Mas os especialistas ouvidos por Universa explicam que uma gravidez de um feto com malformação não necessariamente causa risco de vida para a mãe.

"Toda gravidez tem um risco maior de complicações. Algumas encaminham para diminuição do útero ou aumento do líquido amniótico", exemplifica Olímpio.

Por isso, a Justiça não atendeu ao pedido de uma grávida de 20 semanas, em 2020. No processo que corre em segredo de Justiça, ao qual Universa teve acesso, uma mãe anexou em seu pedido orientação dos médicos de que "do ponto de vista materno, o seguimento da gestação pode aumentar os riscos não justificados de complicações frente ao diagnóstico de uma doença letal."

Mas o Ministério Público entendeu que "não havia prova concreta de risco materno em razão da gravidez", e compara a doença a diversos casos de câncer, "sem que se possa definir quanto tempo o bebê viverá."

E ainda:

"Passar a autorizar o aborto de forma indistinta, sempre que alguma anomalia for detectada, trará perigosos precedentes a gerar verdadeira eugenia, impedindo o nascimento de diversas crianças tão somente porque detectada alguma doença."

"Como se fosse fácil decidir por um aborto", opina Susane, do Hospital Vila Nova Cachoeirinha:

Não pense que é fácil para a mulher tomar a decisão de solicitar a interrupção da gestação. O sentimento de culpa sempre está presente.

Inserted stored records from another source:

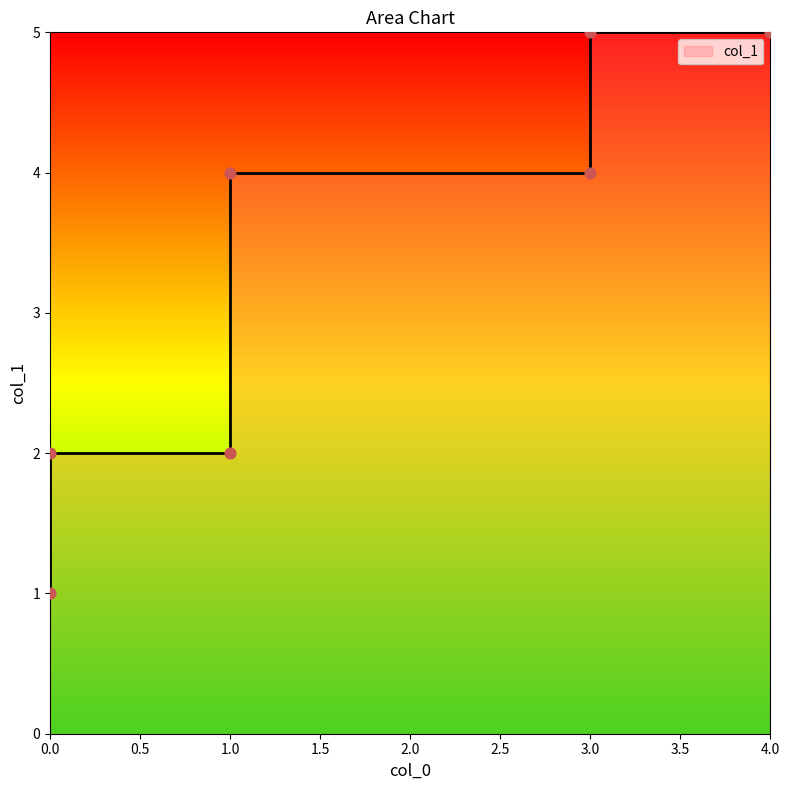

Approximately how many times larger is the value at 3 compared to 4?

1.0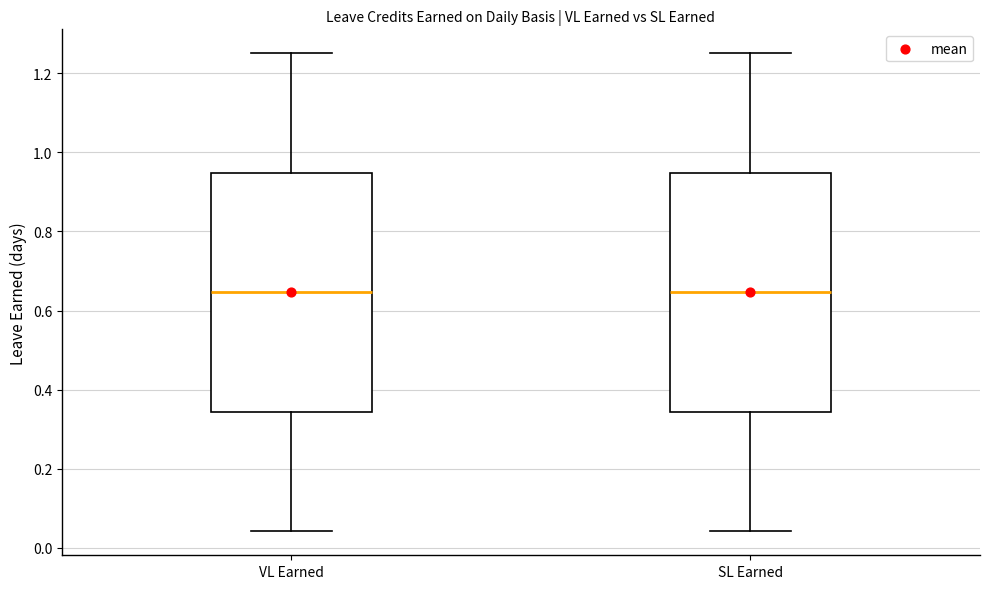

Reading left to right, read every box against the y-axis: the position of its median line, the range the box covers, and the ends of its whiskers. The values are not printed on the chart, so give them approximately, as read against the axis.

VL Earned: median 0.64, box 0.34 to 0.94, whiskers 0.04 to 1.26
SL Earned: median 0.64, box 0.34 to 0.94, whiskers 0.04 to 1.26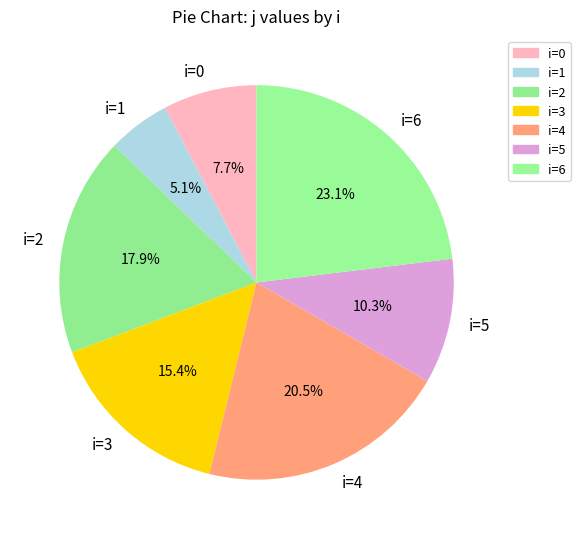

Approximately how many times larger is the value at i=3 compared to i=5?

1.5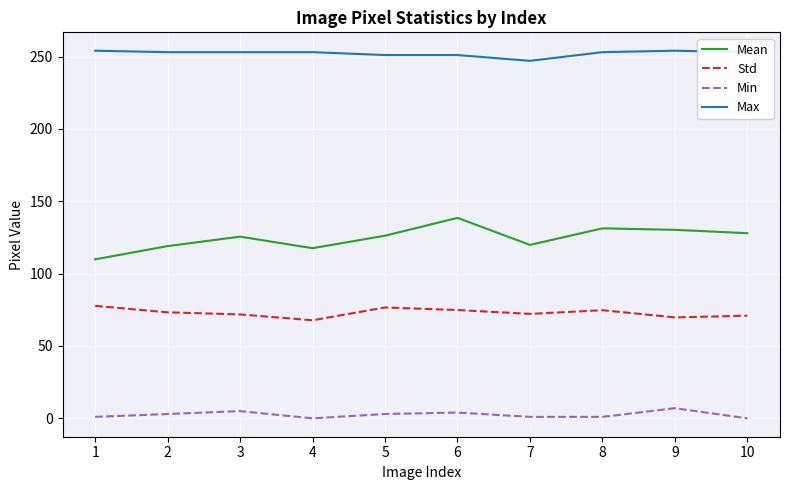

The Std series shows 77.7 at 1. True or false?

True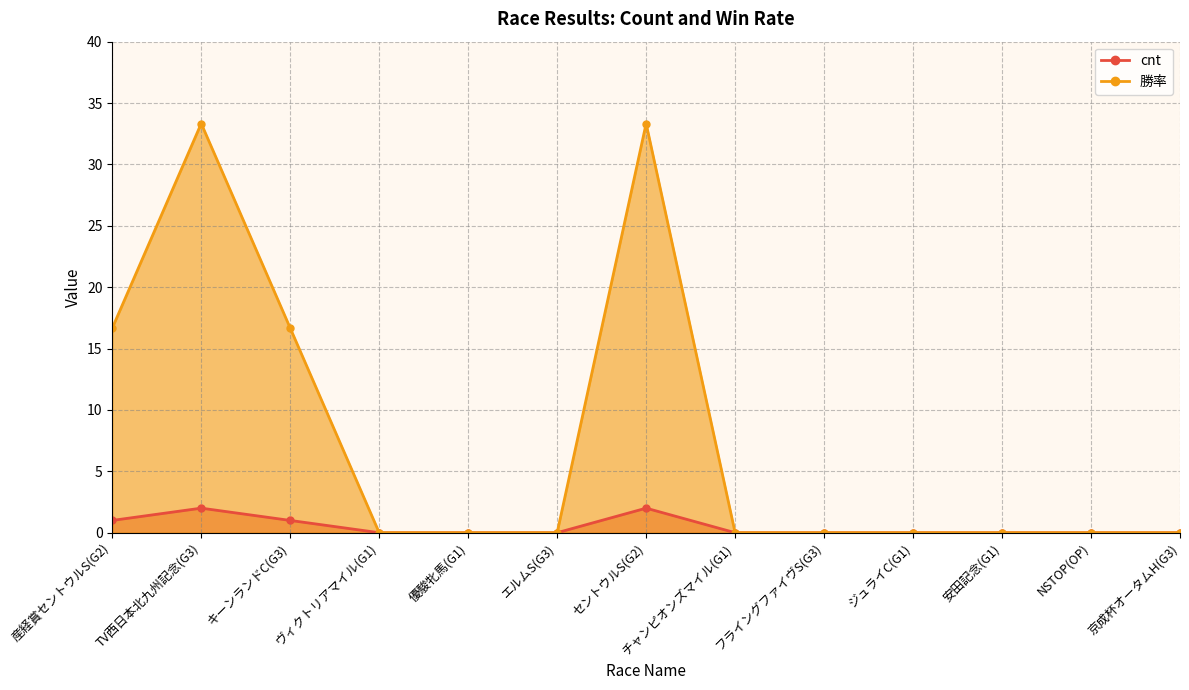

The value of cnt_line at エルムS(G3) is -0.8. True or false?

False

A maioria delas questiona se o feto vai sofrer ou sentir dor.

"Me questionei o que é vida"

A documentarista Eliza Capai, 42, descobriu a gravidez no meio da pandemia, em primeiro de abril de 2020. Diretora de "Elize Matsunaga: Era uma Vez um Crime", ela estava no quarto mês de gestação quando o médico achou algo estranho no exame morfológico, mas nada detalhou. Sabendo que a paciente estava de mudança do Brasil para Portugal, país de origem do então marido, pediu que ela repetisse o exame na Europa. Foi quando descobriu que seu primeiro filho tinha uma encefalocele occipital, com poucas chances de sobreviver.

"Pelo que entendi, havia um vazamento de pedaços muito importantes do cérebro", ela descreve.

Portugal permite o aborto até a décima semana de gravidez independentemente dos motivos. Eliza estava na 14ª, mas pela sua situação foi encaminhada para uma maternidade onde fez mais dois exames além do teste genético, antes da decisão pela interrupção. Foram cinco médicos diferentes, além de buscas por casos parecidos para saber como seria se mantivesse a criança.

"Me questionei o que é vida, e acho que é uma resposta muito pessoal. Nesse processo, aprendi que tem que se escutar muito, porque o lugar de arrependimento deve ser muito cruel. Eu tive sangramento no início da gravidez e pedia muito para que tivesse um bebê saudável e curioso. E se não fosse, que meu corpo abortasse naturalmente."

E pensei: 'Essa criança não vai ser saudável nem curiosa. Ela pode sobreviver, mas a chance dela gozar da vida e se deslumbrar com a própria existência é próxima de zero'. Não queria colocar alguém nesse mundo sem a possibilidade de buscar a felicidade e que fosse sofrer até o último respiro.

A interrupção da gravidez aconteceu em 17 de julho de 2020. Eliza tomou um coquetel de remédios e entrou em trabalho de parto sozinha. Fez exercícios de respiração, e treinou para o ato. Teve infecção ao retirar a placenta e foi internada três dias depois. Diante de todo esse processo doloroso, sentiu empatia pela equipe médica que a acolheu. E revolta pela lei brasileira.

"Fiquei imaginando o que teria acontecido se eu estivesse no Brasil. Eu seria considerada uma matadora de bebês, e fiquei com muita raiva do nosso sistema. Mas vivi o luto do filho perdido e do ser mãe, aquela mãe que não vingou."

A partir dessa experiência Eliza passou a ouvir mulheres que viveram a mesma situação, e as conversas servirão para um documentário. O que ouviu, ela fala, foi cruel.

"Vi o caso de uma mulher que tinha conseguido autorização para abortar, mas escutou: 'Se isso vira moda, daqui a pouco você vai abortar bebês com gene da calvície.' Outra escutou da médica para fazer o chá de bebê e curtir a gestação.'

"Se a gente pensa que a medicina fica tentando prolongar a existência de pessoas entubadas na cama, isso é vida? Se vai contra a religião da pessoa, cada um tem o direito de fazer essa escolha. Para mim, não tem nada a ver com eugenia", finaliza.